*Task to carry out*: All lines holding the string "Středně" should be copied from the data below.

*Records provided*:

-------

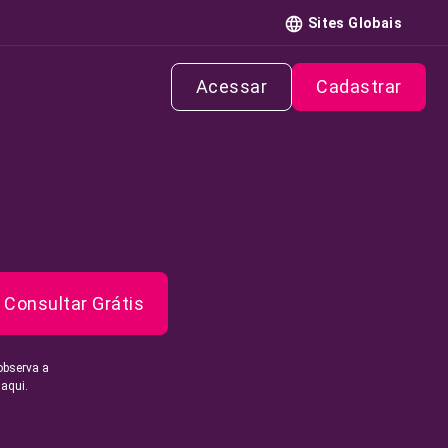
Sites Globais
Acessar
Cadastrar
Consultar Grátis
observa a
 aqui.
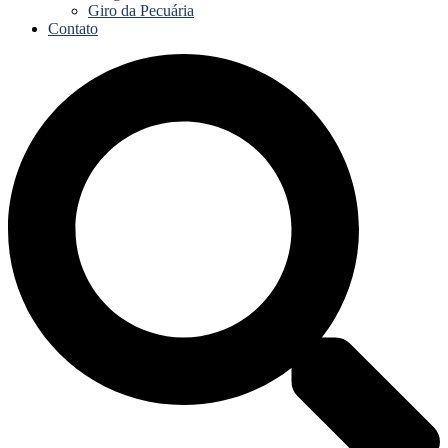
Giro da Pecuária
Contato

-------

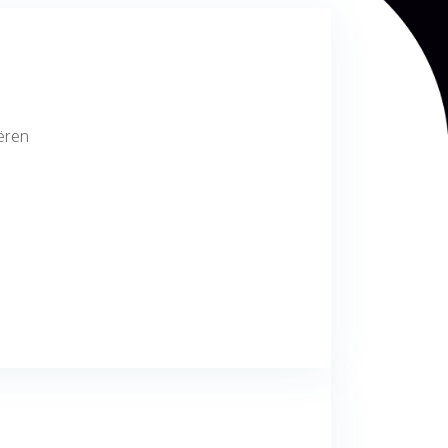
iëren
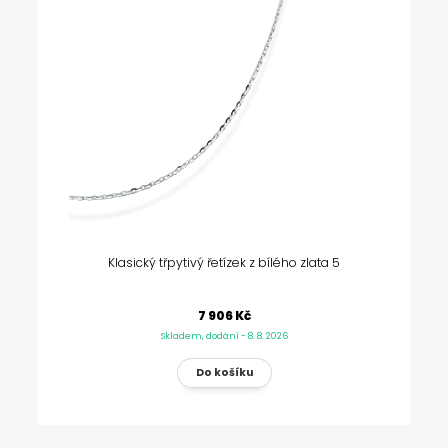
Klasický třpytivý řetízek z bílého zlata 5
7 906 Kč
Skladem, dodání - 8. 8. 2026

-------

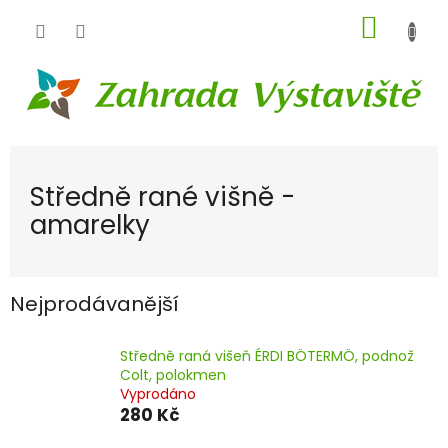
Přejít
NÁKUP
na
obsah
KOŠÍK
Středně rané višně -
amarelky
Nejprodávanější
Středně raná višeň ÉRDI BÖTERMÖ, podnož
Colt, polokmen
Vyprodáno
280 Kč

-------

*Output*:
Středně rané višně -
Středně raná višeň ÉRDI BÖTERMÖ, podnož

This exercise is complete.